Women represent one of the fastest growing HIV-positive groups, accounting for more than half of the number of people living with HIV worldwide and nearly one-quarter of cases in Canada. However, there is limited knowledge about the health, needs, and care of Canadian women living with HIV.

Most of the available research data and literature focuses instead on HIV among gay, bisexual, and other men who have sex with men; this is understandable, because these populations account for the largest number of all HIV diagnoses in Canada. However, the lack of research specific to women has historically rendered women invisible in the epidemic in Canada and in most settings around the world. 

In response, more recent studies focusing on women are bringing to light the lived experiences of women living with HIV in Canada, including their sexual and reproductive health needs and rights. The research is also helping to describe the important history of violence and trauma and ensuing mental health issues among some women. And, most importantly, this work highlights the resilience and strength that women harness for their health and wellbeing and that of their families and communities. 

The Canadian HIV Women’s Sexual and Reproductive Health Cohort Study (CHIWOSCTN 262) is a leading contributor to the body of knowledge that focuses on the experiences of women living with HIV in Canada and to the development of the women-centered HIV care (WCHC) Model. As part of CHIWOS, a total of 1,422 women living with HIV in British Columbia, Ontario, and Quebec were enrolled and completed baseline questionnaire and two follow-up assessments. CHIWOS has collected extensive information about demographics, social and psychological factors, and sexual and reproductive health of participants. 

For my CTN Postdoctoral Fellowship project, I have designed a cross-sectional study that builds on the CHIWOS protocols and uses the existing data from the baseline questionnaire. Starting with the province of Ontario, my project aims to learn more about the geographic implications of healthcare and community-based service experiences of the CHIWOS participants. 

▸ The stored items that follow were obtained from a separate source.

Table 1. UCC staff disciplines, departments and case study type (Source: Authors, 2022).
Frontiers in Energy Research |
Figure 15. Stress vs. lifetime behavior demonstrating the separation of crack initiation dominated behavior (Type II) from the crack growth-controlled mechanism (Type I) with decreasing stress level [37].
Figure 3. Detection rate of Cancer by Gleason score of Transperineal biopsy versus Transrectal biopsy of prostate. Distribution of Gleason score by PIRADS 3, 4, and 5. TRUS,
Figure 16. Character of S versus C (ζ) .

I will be using geographical information software to create interactive maps that show the locations, distributions, and intensities of the barriers to care and quality of life that these women face. This is the first use of such an approach to study women’s experiences living with HIV who have enrolled in CHIWOS. 

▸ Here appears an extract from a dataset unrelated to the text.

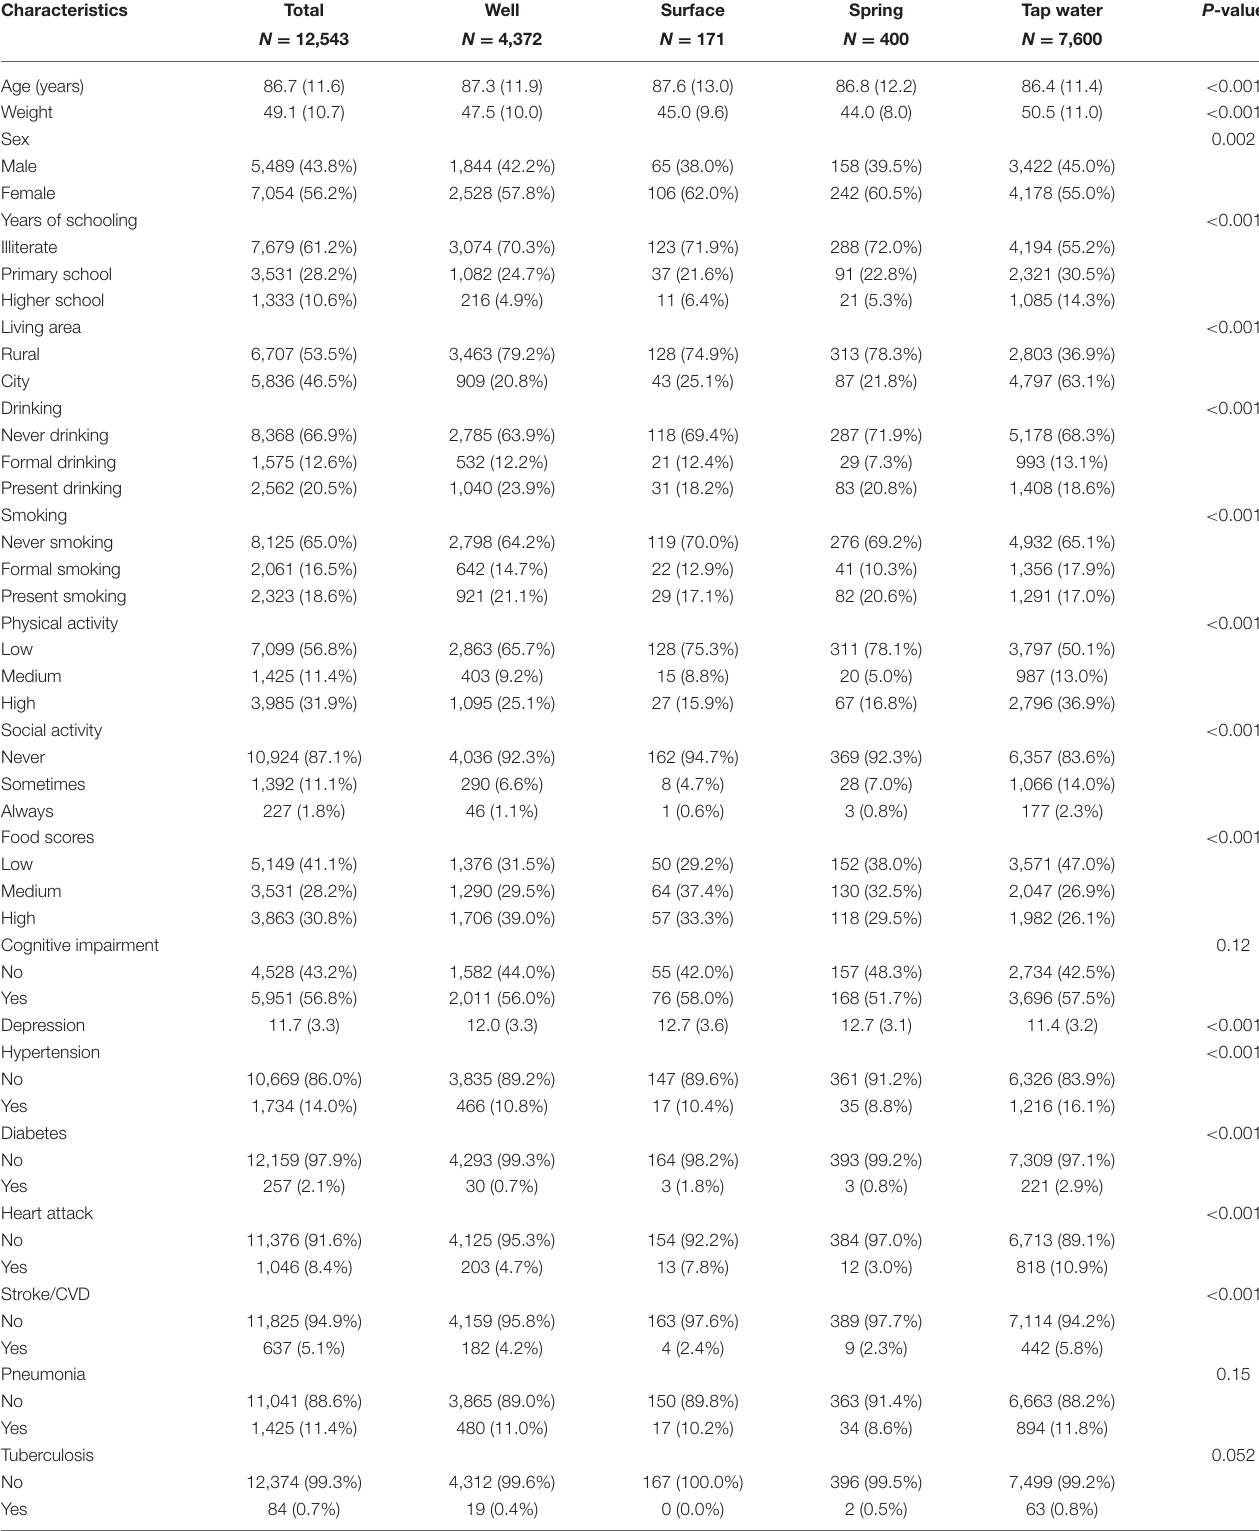
TABLE 1 | Characteristics of 12,543 participants aged over 65 years and older according to CLHLS.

My project has two goals. These are to determine: (a) if certain geographic regions in Ontario have higher levels of barriers to care and quality of life for these women, and (b) if there are clear associations between the barriers to care and quality of life in my geographic visualizations. These findings will help in further documenting the lived experiences of women living with HIV and will contribute to the improvement and future expansion of women-centered HIV care across the country.  

The second part of my research project will focus on expanding CHIWOS into the Maritime Provinces using the WCHC Model. The findings of this part of my project will help to validate the WCHC Model and toolkits. It will also make sureeach part of the model captures the realities of women living in provinces where HIV is less common. We are currently applying for funding to start this new and exciting expansion of CHIWOS.